Most of the novel revolves around her co-workers and the soldiers she serviced.[1]

While the heroine was in the unethical medical lab she has her ovaries subjected to xray doses she is told will be strong enough to sterilize her.

The novel has been translated into multiple languages, including English and French. When it was translated into English it was under consideration for a Pullitzer Prize.[1]

While Lustig was a highly regarded author, in Czechoslovakia, and the Czech republic, this book, or at least the English language translation, is substandard.

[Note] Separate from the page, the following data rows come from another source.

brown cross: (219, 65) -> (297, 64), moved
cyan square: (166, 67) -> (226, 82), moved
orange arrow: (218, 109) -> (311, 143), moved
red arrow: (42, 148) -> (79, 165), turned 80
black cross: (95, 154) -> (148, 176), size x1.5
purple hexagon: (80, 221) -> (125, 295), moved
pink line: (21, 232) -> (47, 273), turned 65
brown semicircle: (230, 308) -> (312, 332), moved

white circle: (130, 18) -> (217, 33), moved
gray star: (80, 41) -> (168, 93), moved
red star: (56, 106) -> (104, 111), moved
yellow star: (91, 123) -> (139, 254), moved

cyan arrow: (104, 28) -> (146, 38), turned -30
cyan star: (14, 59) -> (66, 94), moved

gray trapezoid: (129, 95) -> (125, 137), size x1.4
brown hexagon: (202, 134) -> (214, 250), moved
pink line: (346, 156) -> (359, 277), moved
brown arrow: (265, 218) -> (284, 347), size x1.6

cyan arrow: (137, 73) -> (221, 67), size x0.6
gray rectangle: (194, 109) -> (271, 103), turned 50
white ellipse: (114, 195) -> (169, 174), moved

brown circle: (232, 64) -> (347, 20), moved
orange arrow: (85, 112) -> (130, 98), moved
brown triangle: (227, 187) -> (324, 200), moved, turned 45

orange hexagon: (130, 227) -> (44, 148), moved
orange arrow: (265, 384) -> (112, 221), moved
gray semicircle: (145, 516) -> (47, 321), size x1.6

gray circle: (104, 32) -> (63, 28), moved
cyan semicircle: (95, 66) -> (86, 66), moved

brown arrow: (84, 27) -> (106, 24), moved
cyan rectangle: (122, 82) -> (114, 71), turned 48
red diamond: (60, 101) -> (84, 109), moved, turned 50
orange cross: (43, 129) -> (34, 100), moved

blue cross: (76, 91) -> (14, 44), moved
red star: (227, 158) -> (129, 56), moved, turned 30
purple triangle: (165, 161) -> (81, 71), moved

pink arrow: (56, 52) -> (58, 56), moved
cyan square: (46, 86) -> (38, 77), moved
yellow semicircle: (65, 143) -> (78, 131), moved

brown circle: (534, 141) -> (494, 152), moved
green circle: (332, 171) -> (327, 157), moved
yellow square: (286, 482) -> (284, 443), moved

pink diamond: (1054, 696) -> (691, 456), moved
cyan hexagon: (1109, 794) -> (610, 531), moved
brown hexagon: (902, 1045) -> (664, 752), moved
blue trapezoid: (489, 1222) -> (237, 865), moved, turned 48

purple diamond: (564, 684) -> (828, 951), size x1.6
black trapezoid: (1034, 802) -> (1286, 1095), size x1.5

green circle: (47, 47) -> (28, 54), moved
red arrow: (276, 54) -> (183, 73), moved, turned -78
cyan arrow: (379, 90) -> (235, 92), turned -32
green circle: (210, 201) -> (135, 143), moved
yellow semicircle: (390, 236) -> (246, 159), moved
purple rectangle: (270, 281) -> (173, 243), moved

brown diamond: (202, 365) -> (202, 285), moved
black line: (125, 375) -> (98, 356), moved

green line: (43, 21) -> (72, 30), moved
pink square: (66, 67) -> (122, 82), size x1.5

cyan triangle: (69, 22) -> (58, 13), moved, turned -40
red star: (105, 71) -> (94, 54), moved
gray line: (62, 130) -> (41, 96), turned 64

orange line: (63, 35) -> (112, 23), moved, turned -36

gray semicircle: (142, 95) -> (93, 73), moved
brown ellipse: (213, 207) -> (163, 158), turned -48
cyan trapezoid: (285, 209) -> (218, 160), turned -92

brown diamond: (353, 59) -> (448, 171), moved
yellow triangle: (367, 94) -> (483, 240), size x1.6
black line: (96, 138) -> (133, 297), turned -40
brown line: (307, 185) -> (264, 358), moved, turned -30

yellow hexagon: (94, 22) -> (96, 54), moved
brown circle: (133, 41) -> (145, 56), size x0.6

  • Post-war chapters, where she and a rabbi share their grief for lost relatives, precede chapters immediately preceding the German surrender - as if neither Lustig or his editor, ever reviewed the publisher's proofs.
  • The English translation repeats that the heroine only worked in the brothel for 21 days. Yet she started working there in the fall of 1944. We know this as one of her Johns, a friendly officer, spoke of hoping his next leave would allow him to celebrate Christmas with her. December 1944 to the German surrender in April 1945? It is within a few weeks of 21 weeks. I strongly suspect the Czech original has our heroine work in the brothel for 21 weeks, not 21 days.
  • The book is full of artifacts of poorly performed optical character recognition. Spaces inserted into the middle of words? Common. Lustig included paragraphs consisting solely of twelve German surnames. These really required being put in bold, or in a different font, to make them stand out. Our heroine and her colleagues were expected to sleep with twelve soldiers a day. It took me a long time to figure out that these paragraphs were supposed to mark the passage of one more day - they were the names of the twelve soldiers she slept with that day.

References

  1. 1.0 1.1 1.2 Alice Horáčkov (2003-04-08). "Lustig Pulitzerovu cenu nedostal" (in Czech). Idnes. Archived from the original on 2020-04-17. https://web.archive.org/web/20200417210427/https://www.idnes.cz/kultura/literatura/lustig-pulitzerovu-cenu-nedostal.A030328_195025_literatura_lf. Retrieved 2021-06-27. "Mezi adepty na letošní Pulitzerovu cenu v oblasti beletrie byl také český spisovatel s americkým občanstvím Arnošt Lustig. Do světově prestižního klání vstoupil s románem Krásné zelené oči, který vyšel roku 2000 česky a loni se objevil v anglickém překladu na britských a amerických pultech."